» **TASK DIRECTIONS**
Would you return each record that follows word for word, without its pictures?
____
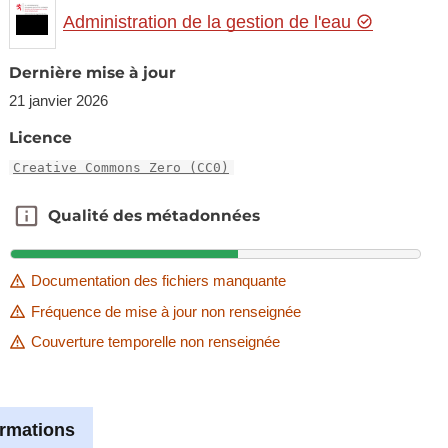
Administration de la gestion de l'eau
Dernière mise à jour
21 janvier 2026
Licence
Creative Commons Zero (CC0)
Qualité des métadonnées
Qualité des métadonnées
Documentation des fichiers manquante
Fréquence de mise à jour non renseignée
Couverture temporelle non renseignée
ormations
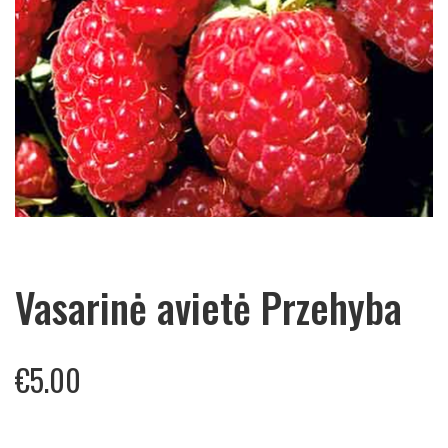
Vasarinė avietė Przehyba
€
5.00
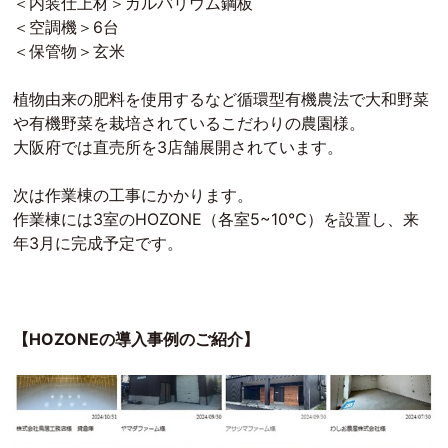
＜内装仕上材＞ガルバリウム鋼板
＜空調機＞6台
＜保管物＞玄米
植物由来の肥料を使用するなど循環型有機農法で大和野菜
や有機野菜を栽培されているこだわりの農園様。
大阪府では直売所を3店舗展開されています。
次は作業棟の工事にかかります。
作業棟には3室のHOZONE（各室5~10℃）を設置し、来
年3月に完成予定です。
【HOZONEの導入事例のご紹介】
____
» **RESULT OF THE EXERCISE**
Administration de la gestion de l'eau
Dernière mise à jour
21 janvier 2026
Licence
Creative Commons Zero (CC0)
Qualité des métadonnées
Qualité des métadonnées
Documentation des fichiers manquante
Fréquence de mise à jour non renseignée
Couverture temporelle non renseignée
ormations
Vasarinė avietė Przehyba
€
5.00
＜内装仕上材＞ガルバリウム鋼板
＜空調機＞6台
＜保管物＞玄米
植物由来の肥料を使用するなど循環型有機農法で大和野菜
や有機野菜を栽培されているこだわりの農園様。
大阪府では直売所を3店舗展開されています。
次は作業棟の工事にかかります。
作業棟には3室のHOZONE（各室5~10℃）を設置し、来
年3月に完成予定です。
【HOZONEの導入事例のご紹介】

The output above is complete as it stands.